It is not that easy to do it automatically. The DO CONCURRENT
construct has a forall-header which means that it could accept multiple loops, index variables definition and a mask. Basically, you need to replace:
DO CONCURRENT([<type-spec> :: ]<forall-triplet-spec 1>, <forall-triplet-spec 2>, ...[, <scalar-mask-expression>])
<block>
END DO
with:
[BLOCK
<type-spec> :: <indexes>]
!$omp parallel do
DO <forall-triplet-spec 1>
DO <forall-triplet-spec 2>
...
[IF (<scalar-mask-expression>) THEN]
<block>
[END IF]
...
END DO
END DO
!$omp end parallel do
[END BLOCK]
(things in square brackets are optional, based on the presence of the corresponding parts in the forall-header)
Note that this would not be as effective as parallelising one big loop with <iters 1>*<iters 2>*...

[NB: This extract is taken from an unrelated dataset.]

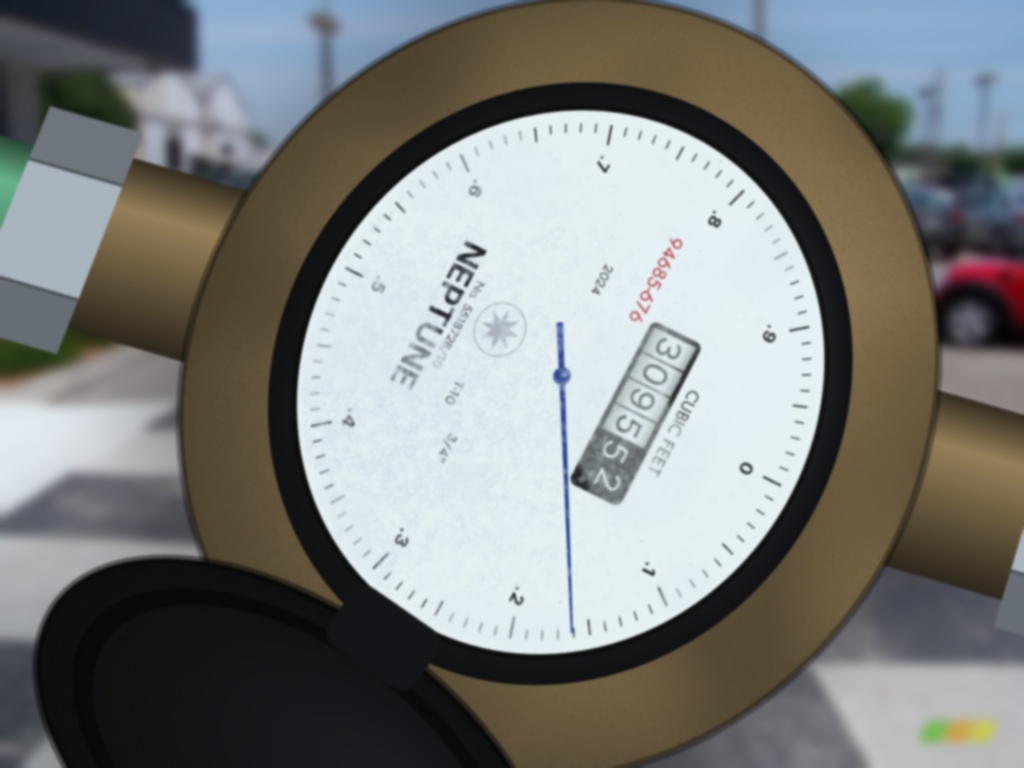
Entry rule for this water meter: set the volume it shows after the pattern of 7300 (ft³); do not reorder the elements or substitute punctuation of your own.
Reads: 309552.16 (ft³)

independent iterations which is what DO CONCURRENT
is expected to do. Note also that forall-header permits a type-spec that allows one to define loop indexes inside the header and you will need to surround the whole thing in BLOCK ... END BLOCK
construct to preserve the semantics. You would also need to check if scalar-mask-expr exists at the end of the forall-header and if it does you should also put that IF ... END IF
inside the innermost loop.
If you only have array assignments inside the body of the DO CONCURRENT
you would could also transform it into FORALL
and use the workshare
OpenMP directive. It would be much easier than the above.

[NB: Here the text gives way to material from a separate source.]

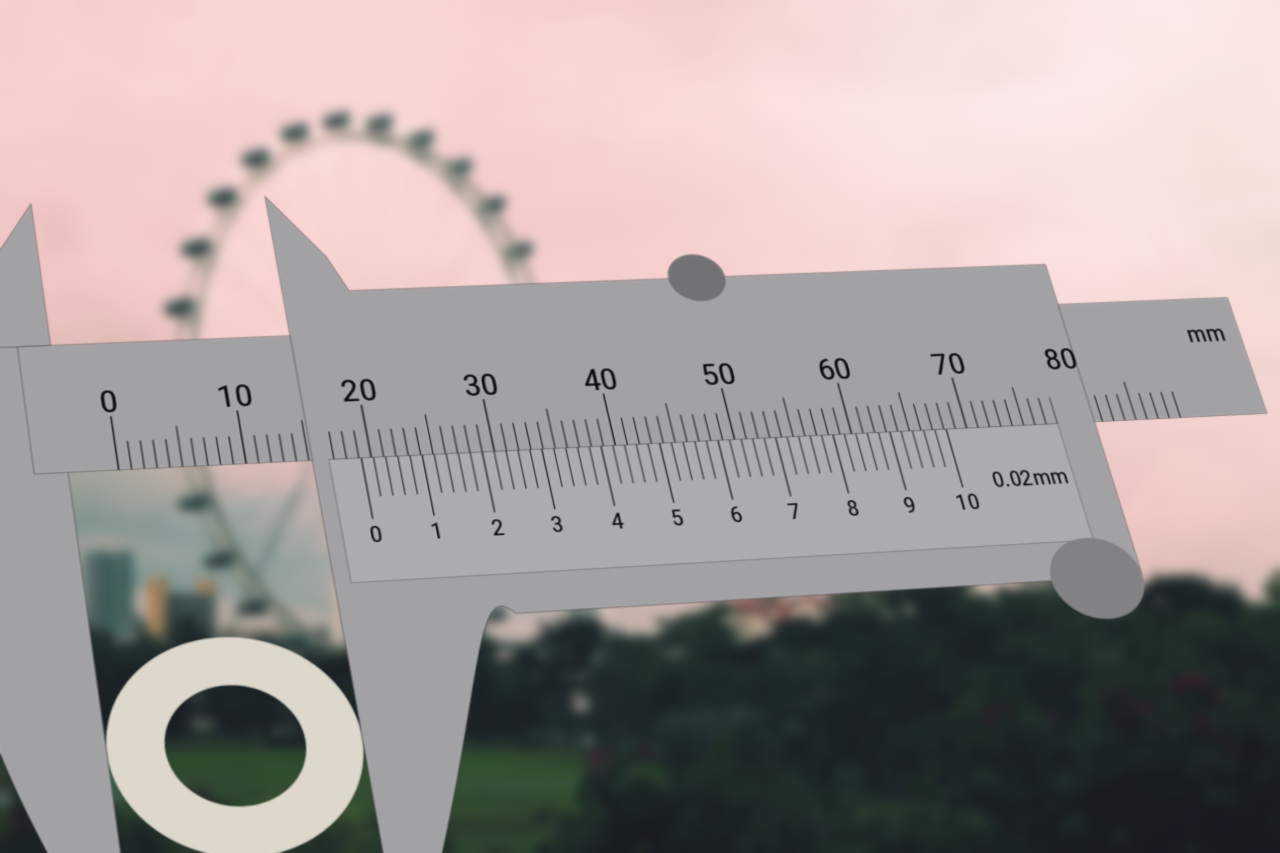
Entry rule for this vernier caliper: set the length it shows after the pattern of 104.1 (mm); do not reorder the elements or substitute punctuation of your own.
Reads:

DO CONCURRENT <forall-header>
<block>
END DO
would become:
!$omp parallel workshare
FORALL <forall-header>
<block>
END FORALL
!$omp end parallel workshare
Given all the above, the only systematic way that I can think about is to systematically go through your source code, searching for DO CONCURRENT
and systematically replacing it with one of the above transformed constructs based on the content of the forall-header and the loop body.

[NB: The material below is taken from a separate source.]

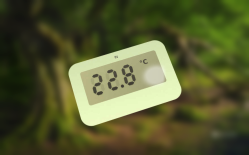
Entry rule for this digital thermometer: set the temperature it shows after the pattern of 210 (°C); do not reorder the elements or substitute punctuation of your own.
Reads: 22.8 (°C)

Edit: Usage of OpenMP workshare
directive is currently discouraged. It turns out that at least Intel Fortran Compiler and GCC serialise FORALL
statements and constructs inside OpenMP workshare
directives by surrounding them with OpenMP single
directive during compilation which brings no speedup whatsoever. Other compilers might implement it differently but it's better to avoid its usage if portable performance is to be achieved.